第八話 打倒家康へ
「いったん、話をまとめましょう。石田殿を裏切ったのは誰でしたかな?」
「小早川と吉川、それに赤座、小川、朽木、脇坂でござる」
最後の四人は名字があってるかどうかさえ、覚えていないが……確かに裏切ったはずだ。
「ふむ……金吾殿と吉川殿以外のの四将は金吾殿に呼応して、裏切っただけでしたな?」
「ああ、確か……」
「では、金吾殿を石田殿の味方にすれば、必ずや、彼らも味方になるでしょう。つまり、金吾殿と吉川殿をいかにして参戦させるかによって、勝敗が決まるわけです」
「まったくもって、その通り」
「そして……吉川殿は毛利家の存続を第一に考えて、内府方に内通していたわけです。ですが結局、内府めはその約束を守らず、毛利家を取り潰そうとした。なんとか、それは防いだそうでしたが、結局、吉川殿のやったことは無駄だったということ。これを材料に説得するのがよいかと」
「なるほど……」
確かによく考えればその通りだ。吉川広家のやったことは結局、毛利家を改易の危機に追い込み、減封させてしまっただけである。あの時、西軍に加勢していらば、毛利家はさらに栄えていたことだろう。事実、毛利家当主の輝元が西軍の名目上の総大将だったわけだから、なおさらだ。

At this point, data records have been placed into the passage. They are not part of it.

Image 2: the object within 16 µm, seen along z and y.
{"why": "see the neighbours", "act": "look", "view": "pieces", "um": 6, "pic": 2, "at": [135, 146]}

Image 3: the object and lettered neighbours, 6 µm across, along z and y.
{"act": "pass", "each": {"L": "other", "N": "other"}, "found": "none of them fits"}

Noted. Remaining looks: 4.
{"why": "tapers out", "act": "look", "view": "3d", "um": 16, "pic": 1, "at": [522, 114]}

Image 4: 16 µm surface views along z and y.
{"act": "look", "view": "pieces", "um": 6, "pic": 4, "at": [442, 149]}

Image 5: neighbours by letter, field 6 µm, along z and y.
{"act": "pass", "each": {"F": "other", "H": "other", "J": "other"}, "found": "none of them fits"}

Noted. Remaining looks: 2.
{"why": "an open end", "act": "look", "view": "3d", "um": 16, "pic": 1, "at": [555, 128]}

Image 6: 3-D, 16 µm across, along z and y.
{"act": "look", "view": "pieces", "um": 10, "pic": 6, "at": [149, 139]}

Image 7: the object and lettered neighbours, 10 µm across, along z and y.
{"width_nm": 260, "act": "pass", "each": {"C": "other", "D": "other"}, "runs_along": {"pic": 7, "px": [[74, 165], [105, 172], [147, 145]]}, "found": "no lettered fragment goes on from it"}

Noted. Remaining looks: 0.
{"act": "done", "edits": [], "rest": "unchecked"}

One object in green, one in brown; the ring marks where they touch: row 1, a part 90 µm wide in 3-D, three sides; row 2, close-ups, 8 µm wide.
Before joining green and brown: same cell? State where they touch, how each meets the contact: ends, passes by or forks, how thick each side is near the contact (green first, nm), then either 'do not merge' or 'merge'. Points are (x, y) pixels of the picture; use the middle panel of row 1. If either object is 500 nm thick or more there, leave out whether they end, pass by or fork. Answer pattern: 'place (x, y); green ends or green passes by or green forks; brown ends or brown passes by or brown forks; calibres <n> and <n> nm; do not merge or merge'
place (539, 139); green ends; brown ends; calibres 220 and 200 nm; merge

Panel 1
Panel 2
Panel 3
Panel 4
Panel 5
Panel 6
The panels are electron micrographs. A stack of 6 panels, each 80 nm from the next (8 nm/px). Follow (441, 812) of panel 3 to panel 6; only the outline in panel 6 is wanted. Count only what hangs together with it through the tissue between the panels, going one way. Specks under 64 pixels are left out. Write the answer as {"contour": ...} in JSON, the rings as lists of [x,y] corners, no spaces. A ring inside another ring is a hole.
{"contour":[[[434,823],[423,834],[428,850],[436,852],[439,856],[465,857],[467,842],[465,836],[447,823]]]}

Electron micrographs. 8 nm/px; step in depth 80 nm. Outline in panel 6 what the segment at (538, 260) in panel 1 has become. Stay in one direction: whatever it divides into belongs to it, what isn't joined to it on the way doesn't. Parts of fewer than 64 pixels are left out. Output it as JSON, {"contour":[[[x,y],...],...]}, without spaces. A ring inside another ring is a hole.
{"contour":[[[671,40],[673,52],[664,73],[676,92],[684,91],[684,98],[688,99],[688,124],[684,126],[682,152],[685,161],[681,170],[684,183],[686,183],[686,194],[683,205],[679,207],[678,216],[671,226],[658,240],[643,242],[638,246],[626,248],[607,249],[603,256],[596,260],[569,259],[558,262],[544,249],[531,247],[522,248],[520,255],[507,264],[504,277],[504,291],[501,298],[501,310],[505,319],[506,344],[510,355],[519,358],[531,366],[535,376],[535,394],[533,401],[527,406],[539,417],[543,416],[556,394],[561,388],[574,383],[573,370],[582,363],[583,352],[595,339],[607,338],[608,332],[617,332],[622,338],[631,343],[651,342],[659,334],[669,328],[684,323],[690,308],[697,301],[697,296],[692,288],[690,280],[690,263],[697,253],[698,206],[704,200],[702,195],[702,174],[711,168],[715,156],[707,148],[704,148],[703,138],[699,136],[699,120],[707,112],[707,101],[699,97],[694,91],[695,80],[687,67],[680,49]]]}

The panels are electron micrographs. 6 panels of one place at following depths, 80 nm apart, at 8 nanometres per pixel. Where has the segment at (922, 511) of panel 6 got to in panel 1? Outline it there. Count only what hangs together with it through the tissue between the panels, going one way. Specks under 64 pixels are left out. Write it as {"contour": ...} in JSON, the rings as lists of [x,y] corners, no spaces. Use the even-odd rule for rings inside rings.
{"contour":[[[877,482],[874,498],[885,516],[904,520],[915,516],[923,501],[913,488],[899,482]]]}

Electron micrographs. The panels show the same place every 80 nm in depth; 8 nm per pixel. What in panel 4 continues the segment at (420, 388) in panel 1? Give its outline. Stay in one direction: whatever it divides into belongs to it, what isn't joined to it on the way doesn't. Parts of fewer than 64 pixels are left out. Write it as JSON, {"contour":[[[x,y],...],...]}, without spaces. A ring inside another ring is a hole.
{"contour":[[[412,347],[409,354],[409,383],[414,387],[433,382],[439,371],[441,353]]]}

「金吾殿は……朝鮮出兵で武功を立てたものの、失礼ながら、優柔不断で暗愚な方です。内府の威嚇射撃に脅えて、裏切ったという話もなかなか信じがたいものですが、嘘とも言い切れません、強気で脅すべきですな。今の石田殿なら、未来のことを材料に使って思い切って、話すのもよいかと」
「なるほど、なるほど……『金吾殿……もし、我らを裏切るものなら、後世まで大悪人の卑怯者として、語り継がれることになるでしょうな……』などというふうにですかな?」
「そう! そうです。それなら、金吾殿の考えも変わるやもしれませぬ。ですが……結局、戦況しだいであることには相違ありませぬな」
結局のところ、吉川と小早川の両軍が動くまでの戦況が、勝敗を左右するということだ。うーん。兼続はさらに話を続ける。
「石田殿も考えているでしょうが、未来に伝わっているような状況で開戦しても、はっきりいって、勝ち目は薄いでしょう。本戦に参加させる軍勢を増やす必要がありますな。他に石田殿の方についた者、誰か思い出せませぬか?」
兼続に訊かれるたが、俺はそこまで関ヶ原のことについては知っていない。困ったな……あ! だけど一人だけ思い出した!
「立花宗茂殿が……確か。なぜかは思い出せないが、本戦に間に合わなかったようで」
「おお、あの西国無双といわれる立花殿がお味方に! 内府めは勝てぬ戦は起こさぬ男。関ヶ原でも、吉川、小早川の裏切りを確信したからこそ、戦いを始めたのでしょう。おそらく、石田殿に味方する軍の数が増えたとしても、関ヶ原で先端を切るはず。ならば……その隙をついて、内府の首を討ちとれるでしょう」
兼続の話は筋が通ってるし、正しい。俺の想像していた頭脳明晰な兼続像と完璧に合致している。俺は、そこまで話をすると、謀議を打ち切った。「ござる」とか武家言葉で話すのも疲れたし、早く帰らないと日が暮れて、危険になる。
俺たちが屋敷を出るとき、兼続はわざわざ門まで迎えに来てくれた。
「石田殿! 絶対に内府めを倒しましょうぞ!」
もう一度念を押される。当たり前だ、死ぬのは嫌だし、この手で歴史を変えてみたい。そう思うからだ。